(Stored data)
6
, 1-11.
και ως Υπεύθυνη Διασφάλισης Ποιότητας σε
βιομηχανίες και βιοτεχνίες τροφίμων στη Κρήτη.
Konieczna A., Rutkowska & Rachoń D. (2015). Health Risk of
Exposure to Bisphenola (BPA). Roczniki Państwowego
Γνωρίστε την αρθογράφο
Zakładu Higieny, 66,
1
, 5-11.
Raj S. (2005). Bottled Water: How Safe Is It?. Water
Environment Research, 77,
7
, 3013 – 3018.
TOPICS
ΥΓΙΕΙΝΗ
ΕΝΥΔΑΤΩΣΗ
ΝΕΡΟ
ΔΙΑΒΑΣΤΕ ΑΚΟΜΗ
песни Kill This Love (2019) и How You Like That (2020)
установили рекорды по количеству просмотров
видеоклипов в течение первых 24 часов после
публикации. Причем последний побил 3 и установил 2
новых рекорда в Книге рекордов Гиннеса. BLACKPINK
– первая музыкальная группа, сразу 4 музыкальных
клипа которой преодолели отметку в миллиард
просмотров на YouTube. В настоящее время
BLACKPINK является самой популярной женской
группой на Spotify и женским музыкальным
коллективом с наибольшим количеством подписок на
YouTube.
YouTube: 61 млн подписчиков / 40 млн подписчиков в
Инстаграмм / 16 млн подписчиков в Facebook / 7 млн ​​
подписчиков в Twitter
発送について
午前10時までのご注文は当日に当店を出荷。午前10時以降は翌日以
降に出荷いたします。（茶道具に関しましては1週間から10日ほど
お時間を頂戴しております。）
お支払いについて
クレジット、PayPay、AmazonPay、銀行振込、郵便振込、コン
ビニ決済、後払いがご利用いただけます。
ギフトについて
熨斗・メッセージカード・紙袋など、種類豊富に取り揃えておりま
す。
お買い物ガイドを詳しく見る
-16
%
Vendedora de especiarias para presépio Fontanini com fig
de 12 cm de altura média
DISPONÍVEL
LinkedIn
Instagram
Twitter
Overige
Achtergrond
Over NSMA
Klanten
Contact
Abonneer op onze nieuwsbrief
---
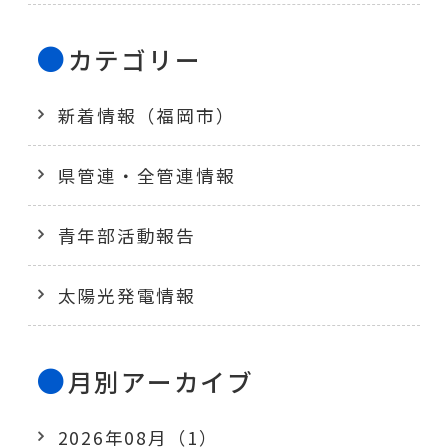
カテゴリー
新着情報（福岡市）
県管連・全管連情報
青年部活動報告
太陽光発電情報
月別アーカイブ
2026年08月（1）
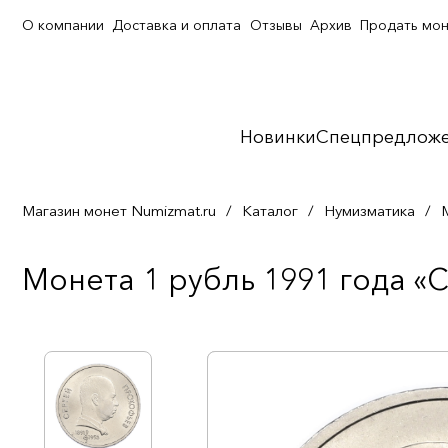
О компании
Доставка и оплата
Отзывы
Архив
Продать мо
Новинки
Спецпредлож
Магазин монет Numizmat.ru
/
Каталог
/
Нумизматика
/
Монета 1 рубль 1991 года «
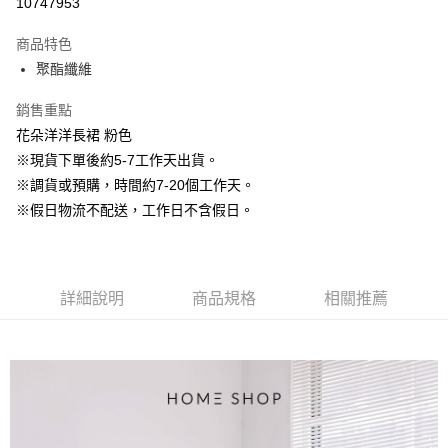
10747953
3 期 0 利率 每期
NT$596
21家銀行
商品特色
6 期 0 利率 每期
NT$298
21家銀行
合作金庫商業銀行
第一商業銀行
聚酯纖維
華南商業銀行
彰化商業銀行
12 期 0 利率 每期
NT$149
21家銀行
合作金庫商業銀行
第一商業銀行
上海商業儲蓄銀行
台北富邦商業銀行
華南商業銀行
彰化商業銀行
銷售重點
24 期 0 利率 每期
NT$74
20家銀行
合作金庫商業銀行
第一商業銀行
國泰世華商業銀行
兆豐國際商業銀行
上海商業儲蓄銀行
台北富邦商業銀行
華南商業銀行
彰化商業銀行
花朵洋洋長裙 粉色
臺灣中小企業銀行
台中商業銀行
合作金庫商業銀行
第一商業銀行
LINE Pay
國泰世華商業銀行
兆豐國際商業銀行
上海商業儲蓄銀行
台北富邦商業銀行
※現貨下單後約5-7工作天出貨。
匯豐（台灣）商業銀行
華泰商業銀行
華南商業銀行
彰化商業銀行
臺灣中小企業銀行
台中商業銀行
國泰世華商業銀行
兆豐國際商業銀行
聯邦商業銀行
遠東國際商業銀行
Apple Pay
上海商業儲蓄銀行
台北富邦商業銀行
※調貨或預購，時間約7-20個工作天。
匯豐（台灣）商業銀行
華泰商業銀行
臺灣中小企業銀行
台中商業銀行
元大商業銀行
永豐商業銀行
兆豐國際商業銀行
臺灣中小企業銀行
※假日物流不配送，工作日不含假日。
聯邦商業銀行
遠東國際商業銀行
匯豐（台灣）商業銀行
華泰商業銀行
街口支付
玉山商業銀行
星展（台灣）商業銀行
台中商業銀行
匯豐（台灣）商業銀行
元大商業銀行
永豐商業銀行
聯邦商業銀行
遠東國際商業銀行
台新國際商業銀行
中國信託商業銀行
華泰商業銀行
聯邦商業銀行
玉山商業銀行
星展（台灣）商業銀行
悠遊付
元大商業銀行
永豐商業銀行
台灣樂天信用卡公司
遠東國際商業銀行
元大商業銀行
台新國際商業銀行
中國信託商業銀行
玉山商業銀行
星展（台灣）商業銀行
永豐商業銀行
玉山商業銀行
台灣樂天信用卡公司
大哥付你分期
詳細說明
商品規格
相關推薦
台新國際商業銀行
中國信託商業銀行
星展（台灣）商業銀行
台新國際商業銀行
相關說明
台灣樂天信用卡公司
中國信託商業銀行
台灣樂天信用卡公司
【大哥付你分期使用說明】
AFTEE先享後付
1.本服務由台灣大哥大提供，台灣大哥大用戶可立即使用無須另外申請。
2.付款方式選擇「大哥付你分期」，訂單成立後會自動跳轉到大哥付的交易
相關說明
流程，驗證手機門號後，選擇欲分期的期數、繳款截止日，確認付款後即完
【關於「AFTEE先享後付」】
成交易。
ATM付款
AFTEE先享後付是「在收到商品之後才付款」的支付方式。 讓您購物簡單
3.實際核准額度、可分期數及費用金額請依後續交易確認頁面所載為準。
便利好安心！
==
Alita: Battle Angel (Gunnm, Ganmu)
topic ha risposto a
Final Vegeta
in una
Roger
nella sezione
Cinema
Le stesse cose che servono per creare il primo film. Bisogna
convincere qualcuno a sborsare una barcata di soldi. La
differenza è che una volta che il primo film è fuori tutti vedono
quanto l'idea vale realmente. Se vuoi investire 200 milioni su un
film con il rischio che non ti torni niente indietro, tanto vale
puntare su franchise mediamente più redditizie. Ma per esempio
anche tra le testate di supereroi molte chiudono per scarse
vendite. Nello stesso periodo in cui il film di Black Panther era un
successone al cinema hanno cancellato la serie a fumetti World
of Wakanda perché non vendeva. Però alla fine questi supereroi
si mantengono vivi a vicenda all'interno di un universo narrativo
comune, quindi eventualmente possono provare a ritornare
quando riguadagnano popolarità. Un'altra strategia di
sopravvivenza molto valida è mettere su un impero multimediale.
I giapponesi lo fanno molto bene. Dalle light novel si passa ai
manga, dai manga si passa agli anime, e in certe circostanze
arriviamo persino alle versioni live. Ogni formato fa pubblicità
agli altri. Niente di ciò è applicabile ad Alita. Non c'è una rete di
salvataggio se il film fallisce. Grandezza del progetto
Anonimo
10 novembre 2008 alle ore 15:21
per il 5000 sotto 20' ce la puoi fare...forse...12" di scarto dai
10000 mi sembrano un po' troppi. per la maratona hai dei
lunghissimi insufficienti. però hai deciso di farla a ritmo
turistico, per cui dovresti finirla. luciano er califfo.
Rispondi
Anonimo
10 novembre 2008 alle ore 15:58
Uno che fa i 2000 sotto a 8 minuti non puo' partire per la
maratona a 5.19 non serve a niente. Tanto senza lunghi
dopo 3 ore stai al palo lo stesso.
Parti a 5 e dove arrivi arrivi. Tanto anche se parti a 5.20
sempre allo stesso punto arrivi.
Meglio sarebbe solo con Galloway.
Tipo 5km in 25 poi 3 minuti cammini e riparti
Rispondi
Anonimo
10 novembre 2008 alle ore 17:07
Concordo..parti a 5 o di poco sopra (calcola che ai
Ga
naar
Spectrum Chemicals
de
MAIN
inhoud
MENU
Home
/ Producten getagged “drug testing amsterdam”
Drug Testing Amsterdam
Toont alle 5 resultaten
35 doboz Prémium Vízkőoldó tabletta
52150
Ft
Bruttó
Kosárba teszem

→ Aim of the task: Show all lines from the data that contain "YouTube".

→ Result below:
просмотров на YouTube. В настоящее время
YouTube.
YouTube: 61 млн подписчиков / 40 млн подписчиков в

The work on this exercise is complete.